Depending on its use, the catheter is monoluminal, biluminal or triluminal, dependent on the actual number of lumens (1, 2 and 3 respectively). Some catheters have 4 or 5 lumens, depending on the reason for their use.

The catheter is usually held in place by an adhesive dressing, suture, or staple which is covered by an occlusive dressing. Regular flushing with saline or a heparin-containing solution keeps the line patent and prevents thrombosis. Certain lines are impregnated with antibiotics, silver-containing substances (specifically silver sulfadiazine) and/or chlorhexidine to reduce infection risk.

Specific types of long-term central lines are the Hickman catheters, which require clamps to make sure the valve is closed, and Groshong catheters, which have a valve that opens as fluid is withdrawn or infused and remains closed when not in use. Hickman lines also have a “cuff” under the skin, to prevent bacterial migration[citation needed] and to cause tissue ingrowth into the device for long term securement.

Indications and uses

Indications for the use of central lines include:[2]
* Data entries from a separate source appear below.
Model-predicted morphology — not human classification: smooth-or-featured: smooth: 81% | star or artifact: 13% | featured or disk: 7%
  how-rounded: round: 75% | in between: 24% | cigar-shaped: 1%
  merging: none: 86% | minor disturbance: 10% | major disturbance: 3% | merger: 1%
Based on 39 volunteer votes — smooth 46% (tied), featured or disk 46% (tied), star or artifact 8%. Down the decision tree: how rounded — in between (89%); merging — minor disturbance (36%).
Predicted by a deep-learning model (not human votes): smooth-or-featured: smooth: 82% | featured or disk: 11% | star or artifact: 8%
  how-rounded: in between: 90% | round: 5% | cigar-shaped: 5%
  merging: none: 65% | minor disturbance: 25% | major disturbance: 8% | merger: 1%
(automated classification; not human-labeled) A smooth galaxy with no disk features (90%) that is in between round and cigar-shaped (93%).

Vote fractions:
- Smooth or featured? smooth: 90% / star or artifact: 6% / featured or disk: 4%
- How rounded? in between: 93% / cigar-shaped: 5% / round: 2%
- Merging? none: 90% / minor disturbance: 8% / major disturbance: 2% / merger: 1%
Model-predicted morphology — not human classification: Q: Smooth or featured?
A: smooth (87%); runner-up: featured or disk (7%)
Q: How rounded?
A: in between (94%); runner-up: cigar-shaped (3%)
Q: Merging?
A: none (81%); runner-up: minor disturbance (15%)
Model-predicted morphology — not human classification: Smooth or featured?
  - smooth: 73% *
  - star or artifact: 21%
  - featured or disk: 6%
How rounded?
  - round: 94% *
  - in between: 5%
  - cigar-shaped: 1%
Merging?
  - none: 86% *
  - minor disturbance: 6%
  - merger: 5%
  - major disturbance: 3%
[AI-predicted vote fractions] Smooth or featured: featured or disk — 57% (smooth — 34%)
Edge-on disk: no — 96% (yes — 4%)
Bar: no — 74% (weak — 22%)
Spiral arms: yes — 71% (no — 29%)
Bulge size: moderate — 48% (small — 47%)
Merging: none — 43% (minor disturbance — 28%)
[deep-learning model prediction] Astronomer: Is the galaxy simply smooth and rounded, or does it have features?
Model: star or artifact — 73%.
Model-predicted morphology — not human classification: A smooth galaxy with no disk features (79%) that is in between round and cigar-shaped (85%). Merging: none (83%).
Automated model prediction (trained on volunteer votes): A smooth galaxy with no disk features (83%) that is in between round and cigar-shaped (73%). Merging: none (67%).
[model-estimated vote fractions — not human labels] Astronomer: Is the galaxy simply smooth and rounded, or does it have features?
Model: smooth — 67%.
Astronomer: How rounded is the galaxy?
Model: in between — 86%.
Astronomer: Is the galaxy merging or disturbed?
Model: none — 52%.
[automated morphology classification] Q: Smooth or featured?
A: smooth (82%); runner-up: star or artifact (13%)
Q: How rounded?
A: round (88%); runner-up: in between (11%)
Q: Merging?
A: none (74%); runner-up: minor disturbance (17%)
Central venous catheters usually remain in place for a longer period of time than other venous access devices, especially when the reason for their use is longstanding (such as total parenteral nutrition in a chronically ill patient). For such indications, a Hickman line, a PICC line or a portacath may be considered because of their smaller infection risk. Sterile technique is highly important here, as a line may serve as a porte d’entrée (place of entry) for pathogenic organisms, and the line itself may become infected with organisms such as Staphylococcus aureus and coagulase-negative Staphylococci.[citation needed]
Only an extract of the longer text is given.